Records from a dataset
-- -- --

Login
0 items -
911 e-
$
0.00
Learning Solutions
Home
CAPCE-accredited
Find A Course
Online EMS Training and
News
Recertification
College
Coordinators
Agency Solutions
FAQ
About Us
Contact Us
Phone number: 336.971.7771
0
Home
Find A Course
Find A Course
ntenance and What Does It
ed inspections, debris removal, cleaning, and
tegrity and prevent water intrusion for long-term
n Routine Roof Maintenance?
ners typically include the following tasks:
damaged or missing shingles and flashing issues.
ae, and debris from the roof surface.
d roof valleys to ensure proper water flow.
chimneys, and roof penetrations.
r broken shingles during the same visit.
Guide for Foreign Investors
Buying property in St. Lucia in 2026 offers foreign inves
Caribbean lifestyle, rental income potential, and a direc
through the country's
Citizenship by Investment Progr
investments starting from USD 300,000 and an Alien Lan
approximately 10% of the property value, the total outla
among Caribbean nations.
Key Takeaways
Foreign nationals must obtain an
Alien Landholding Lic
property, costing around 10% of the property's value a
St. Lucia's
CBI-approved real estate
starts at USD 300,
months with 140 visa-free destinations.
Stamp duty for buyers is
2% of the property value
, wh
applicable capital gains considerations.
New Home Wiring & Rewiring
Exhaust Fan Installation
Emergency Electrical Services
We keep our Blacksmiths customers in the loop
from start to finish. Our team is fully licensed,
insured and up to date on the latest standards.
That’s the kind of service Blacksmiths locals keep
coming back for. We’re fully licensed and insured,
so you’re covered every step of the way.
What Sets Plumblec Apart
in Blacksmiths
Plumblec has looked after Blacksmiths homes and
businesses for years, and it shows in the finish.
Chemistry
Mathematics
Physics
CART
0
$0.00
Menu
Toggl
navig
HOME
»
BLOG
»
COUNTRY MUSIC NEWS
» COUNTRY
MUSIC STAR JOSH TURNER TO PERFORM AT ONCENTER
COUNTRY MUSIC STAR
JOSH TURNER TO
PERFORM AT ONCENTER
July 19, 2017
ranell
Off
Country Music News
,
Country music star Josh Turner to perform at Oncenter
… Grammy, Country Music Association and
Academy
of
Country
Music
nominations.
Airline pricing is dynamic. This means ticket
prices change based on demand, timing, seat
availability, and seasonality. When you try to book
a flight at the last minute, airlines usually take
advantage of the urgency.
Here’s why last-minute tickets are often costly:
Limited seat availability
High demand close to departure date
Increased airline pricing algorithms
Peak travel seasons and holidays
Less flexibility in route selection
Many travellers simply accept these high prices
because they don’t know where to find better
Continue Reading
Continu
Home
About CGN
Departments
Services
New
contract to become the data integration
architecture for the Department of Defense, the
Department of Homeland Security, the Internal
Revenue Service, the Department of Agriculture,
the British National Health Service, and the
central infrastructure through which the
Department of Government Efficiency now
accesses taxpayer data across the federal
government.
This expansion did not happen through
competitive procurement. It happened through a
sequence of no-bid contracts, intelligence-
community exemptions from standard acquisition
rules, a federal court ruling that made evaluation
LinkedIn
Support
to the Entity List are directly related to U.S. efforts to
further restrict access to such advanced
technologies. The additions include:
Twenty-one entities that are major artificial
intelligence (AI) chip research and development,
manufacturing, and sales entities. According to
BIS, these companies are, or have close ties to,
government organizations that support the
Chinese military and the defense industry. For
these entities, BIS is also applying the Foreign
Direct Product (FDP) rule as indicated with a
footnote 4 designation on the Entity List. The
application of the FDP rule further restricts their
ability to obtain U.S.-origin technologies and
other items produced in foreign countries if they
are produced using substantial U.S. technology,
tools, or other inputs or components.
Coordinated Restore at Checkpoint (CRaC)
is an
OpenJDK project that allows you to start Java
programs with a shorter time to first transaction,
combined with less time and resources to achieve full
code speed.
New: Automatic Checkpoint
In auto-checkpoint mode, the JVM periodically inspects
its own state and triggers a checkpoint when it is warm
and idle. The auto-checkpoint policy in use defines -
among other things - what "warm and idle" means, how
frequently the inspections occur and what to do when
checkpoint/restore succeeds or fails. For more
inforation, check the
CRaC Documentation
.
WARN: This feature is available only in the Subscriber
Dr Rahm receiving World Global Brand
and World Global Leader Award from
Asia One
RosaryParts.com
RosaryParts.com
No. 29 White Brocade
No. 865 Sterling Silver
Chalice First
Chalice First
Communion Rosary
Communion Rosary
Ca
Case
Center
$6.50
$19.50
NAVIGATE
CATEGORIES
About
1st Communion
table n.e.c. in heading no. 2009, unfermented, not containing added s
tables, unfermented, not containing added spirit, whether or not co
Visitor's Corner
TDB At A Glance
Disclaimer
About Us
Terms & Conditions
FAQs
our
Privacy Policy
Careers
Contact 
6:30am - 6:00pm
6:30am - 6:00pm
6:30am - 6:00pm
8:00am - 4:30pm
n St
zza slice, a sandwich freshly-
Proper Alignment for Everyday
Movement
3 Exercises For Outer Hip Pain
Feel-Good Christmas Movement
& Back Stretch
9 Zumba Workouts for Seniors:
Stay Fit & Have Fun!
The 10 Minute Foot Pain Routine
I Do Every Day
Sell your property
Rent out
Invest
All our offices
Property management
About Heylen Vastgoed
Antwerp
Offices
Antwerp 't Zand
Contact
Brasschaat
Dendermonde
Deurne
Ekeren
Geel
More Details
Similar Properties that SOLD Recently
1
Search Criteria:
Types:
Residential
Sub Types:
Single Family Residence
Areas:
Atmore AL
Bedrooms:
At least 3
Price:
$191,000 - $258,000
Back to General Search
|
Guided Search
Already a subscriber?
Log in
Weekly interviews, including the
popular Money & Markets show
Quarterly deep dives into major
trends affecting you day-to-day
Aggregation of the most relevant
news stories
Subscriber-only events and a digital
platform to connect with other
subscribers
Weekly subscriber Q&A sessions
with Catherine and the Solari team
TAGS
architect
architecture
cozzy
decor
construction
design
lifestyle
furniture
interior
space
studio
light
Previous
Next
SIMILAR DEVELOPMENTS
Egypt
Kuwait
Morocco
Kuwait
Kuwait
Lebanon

-- -- --

Activity: Return each line of the entries that holds the string "produced".

Task output:
other items produced in foreign countries if they
are produced using substantial U.S. technology,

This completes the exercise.